Pensioengerechtigden
Over dit artikel is de afgelopen periode in Nederland veel discussie geweest. Als hoofdregel voor bovengenoemde inkomsten zijn Nederland en Duitsland een woonstaatheffing overeengekomen. Aan de bronstaat komt echter een heffingsrecht toe indien het totaal aan bruto bedrijfspensioen-, lijfrente- en sociale zekerheidsbetalingen (AOW) die een inwoner van het ene land ontvangt uit het andere land méér bedraagt dan € 15.000. Of een pensioen of lijfrente uit een ander land afkomstig is wordt bepaald door het feit of het pensioen of de lijfrente in aanmerking is gekomen voor fiscale faciliëring. Overheidspensioenen tellen niet mee voor het bepalen van de € 15.000 grens en mogen worden belast door de staat van wie ze afkomstig zijn.
De rechtvaardiging voor de bronstaatheffing is het feit dat de pensioengerechtigde met toepassing van de omkeerregel uitstel van belastingheffing heeft gekregen over het opgebouwde pensioen inclusief het rendement hierover. Voor bijvoorbeeld in Duitsland wonende gepensioneerde Nederlandse ambtenaren kan het nieuwe verdrag een belastingnadeel opleveren. Doordat het heffingsrecht over overheidspensioen aan Nederland en de AOW uitkering aan Duitsland is toegewezen voldoet deze gepensioneerde niet meer aan de vereisten van de regeling voor kwalificerende buitenlands belastingplichtigen. Consequentie hiervan kan zijn dat de gepensioneerde de hypotheekrenteaftrek verliest.
Nederland heeft echter voor inwoners die in Nederland wonen en in Duitsland werken als voor in Duitsland wonende pensioengerechtigden die financieel nadeel ondervinden van het nieuwe verdrag een compensatieregeling in het leven geroepen.
Anti-misbruikregelingen
Overeenkomstig vast Duits verdragsbeleid is Nederland akkoord gegaan met de opname van nationale anti-misbruikregelingen in het verdrag.
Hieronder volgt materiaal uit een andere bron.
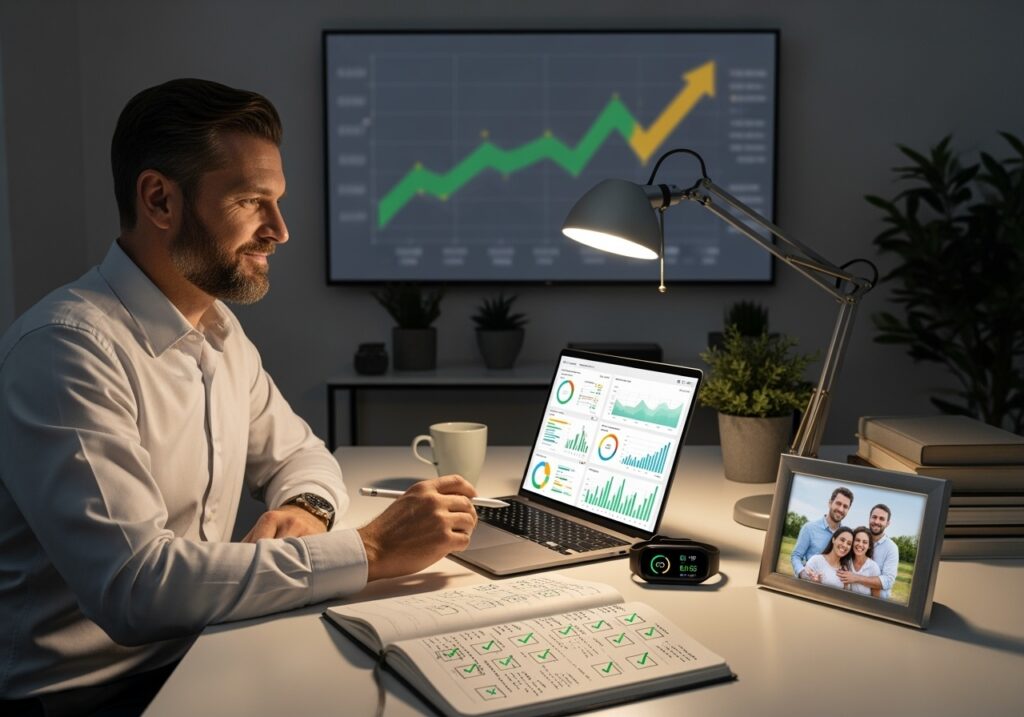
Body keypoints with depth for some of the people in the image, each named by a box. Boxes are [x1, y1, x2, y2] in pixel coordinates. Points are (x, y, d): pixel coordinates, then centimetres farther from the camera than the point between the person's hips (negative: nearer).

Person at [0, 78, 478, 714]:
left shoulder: (219, 330, 6)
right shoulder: (70, 350, -21)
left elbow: (298, 454, 17)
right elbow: (133, 586, -28)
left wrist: (306, 509, -7)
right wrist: (369, 552, -26)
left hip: (193, 661, 7)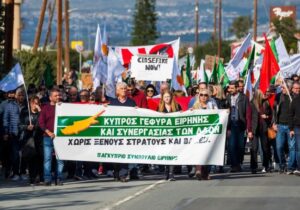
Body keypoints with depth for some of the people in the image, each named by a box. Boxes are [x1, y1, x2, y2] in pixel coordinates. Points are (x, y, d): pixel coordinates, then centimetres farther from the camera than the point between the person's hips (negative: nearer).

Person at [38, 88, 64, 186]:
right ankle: (47, 179, -1)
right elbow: (41, 122, 1)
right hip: (48, 137, -1)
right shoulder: (46, 108, 7)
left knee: (60, 159, 0)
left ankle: (59, 178, 4)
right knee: (47, 158, -3)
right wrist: (48, 132, -10)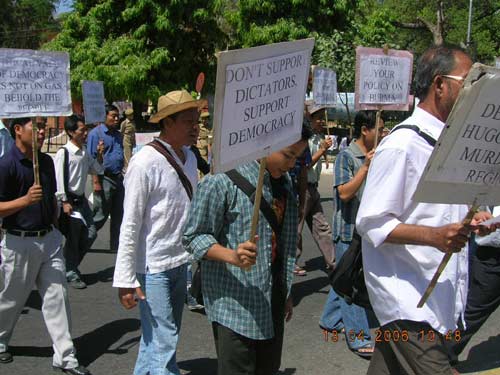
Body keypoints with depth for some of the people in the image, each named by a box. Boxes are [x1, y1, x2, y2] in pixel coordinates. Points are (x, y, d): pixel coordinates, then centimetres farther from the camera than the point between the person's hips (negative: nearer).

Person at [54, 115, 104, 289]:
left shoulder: (85, 152, 8)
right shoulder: (64, 152, -14)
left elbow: (97, 170, 18)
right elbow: (59, 178, -15)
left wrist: (99, 155, 2)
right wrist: (64, 202, -17)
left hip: (81, 198, 7)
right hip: (69, 201, -7)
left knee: (90, 233, 9)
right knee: (73, 237, -1)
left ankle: (72, 264, 27)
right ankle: (70, 273, 14)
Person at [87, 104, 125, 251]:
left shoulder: (118, 134, 15)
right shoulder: (96, 133, -8)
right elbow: (92, 159, -12)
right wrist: (96, 182, -18)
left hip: (118, 178, 7)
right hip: (105, 179, -7)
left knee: (118, 216, 11)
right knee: (100, 216, -3)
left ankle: (116, 246, 19)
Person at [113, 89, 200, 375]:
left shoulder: (189, 157, 5)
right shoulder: (146, 163, -18)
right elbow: (130, 224, -17)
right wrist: (126, 279, -16)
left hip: (181, 262, 8)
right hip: (153, 267, -8)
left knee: (157, 339, 20)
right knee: (163, 344, -4)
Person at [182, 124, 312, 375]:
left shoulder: (284, 181, 9)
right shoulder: (223, 179, -16)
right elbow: (194, 237, -12)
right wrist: (233, 256, -29)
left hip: (273, 302, 7)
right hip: (235, 304, -7)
Relevant hierbij is dat deze regelingen niet in conflict komen met bepalingen uit het belastingverdrag, proportioneel worden toegepast en uitsluitend op duidelijke gevallen van oneigenlijk gebruik gericht moeten zijn.
Wanneer een Nederlandse houdstervennootschap een aandelenbelang heeft van tenminste 10% in een actieve Duitse dochtermaatschappij dan houdt Duitsland zich het recht voor om ondanks de werking van de EU Moeder-Dochterrichtlijn, 5% Duitse dividendbelasting in te houden omdat Duitsland een holdingstructuur als kunstmatig beoordeeld en deze bedoeld is om belasting te ontgaan. Nederland heeft met Duitsland de afspraak gemaakt dat deze anti-misbruikregel niet zal worden toegepast in deelnemingssituaties en ook niet bij een privé (aanmerkelijk belang) aandeelhouder zolang deze maar in Nederland woont.
Afsluitend
Gedurende het jaar 2016 kunnen inwoners van beide landen nog een beroep doen op het oude verdrag als dat voor hen fiscaal voordeliger is.